His hope is to generate enough funding to keep Project 25 going for three years. So far, the United Way has committed $1.7 million.

"Most programs, they're one-year programs, so at the end of a year, all these people would be on their own-see you later,"he said. The service provider who's awarded the contract to handle case management for Project 25 will have to have a discharge plan for program participants, Maienschein said.
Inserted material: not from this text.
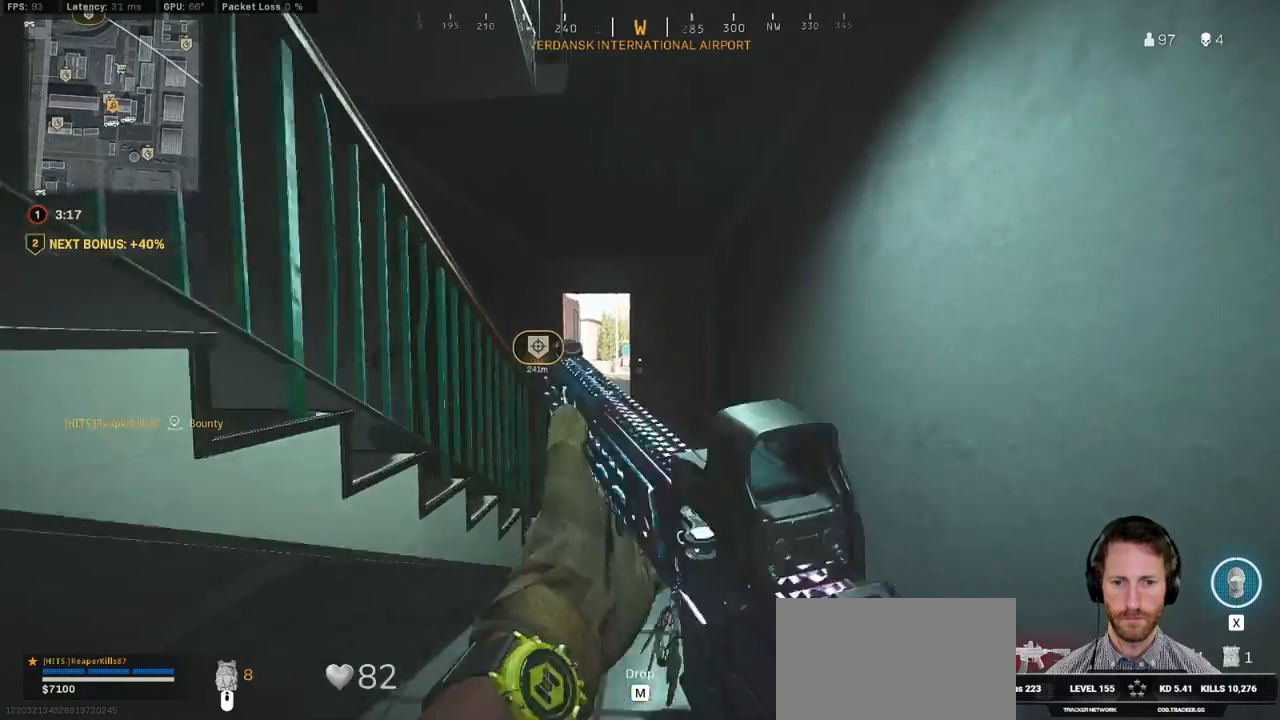
{"keys": ["a", "shift", "w"], "mouse": [], "events": [[217, "a", "down"]]}
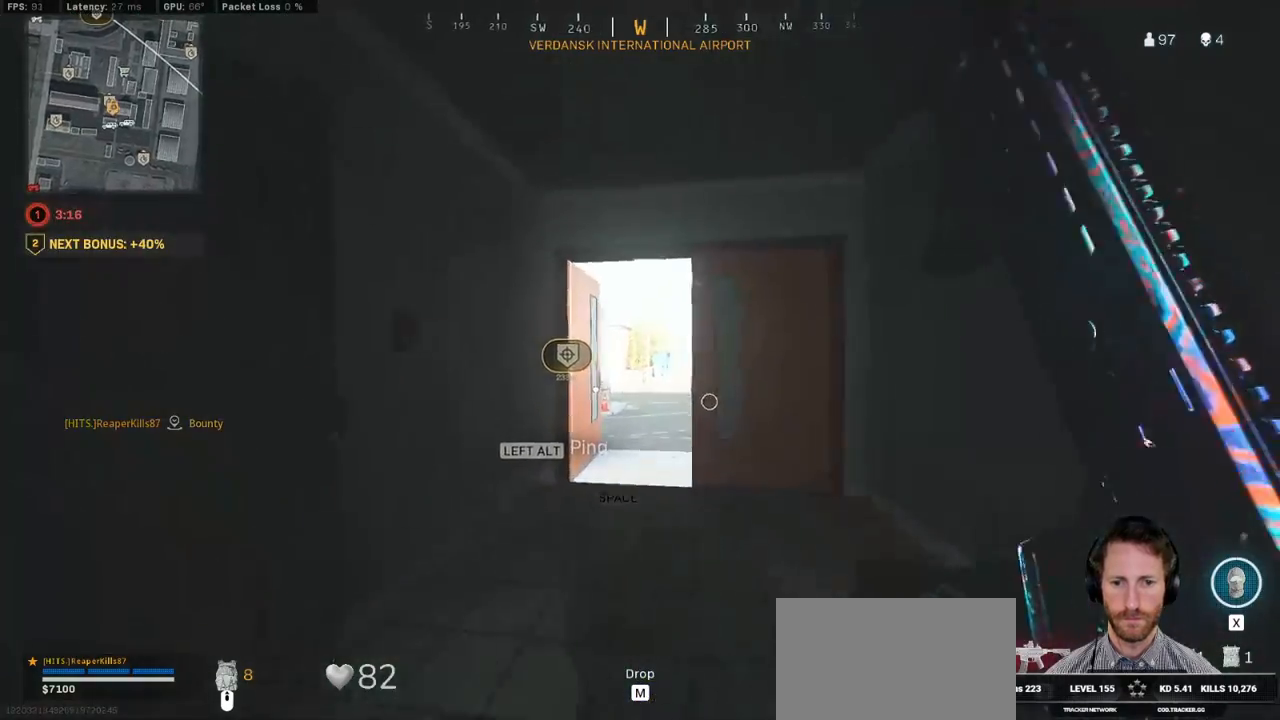
{"keys": ["a", "w"], "mouse": ["right"], "events": [[183, "mouse_right", "down"], [300, "shift", "up"]]}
When asked how he'd deal with a program that might not show results immediately, Maienschein said the focus should be on the long-term.

"I think the key word is immediately,'" he said. "That is, among other things, what has made this population so difficult in the past, and perhaps why some haven't wanted to work with them. But I believe that with the services and the case management component, the vast majority will eventually have very significant improvement. It won't be immediate in all cases-although it will in many-but it will over time. Then these individuals have an improved quality of life, and they cost taxpayers far less money."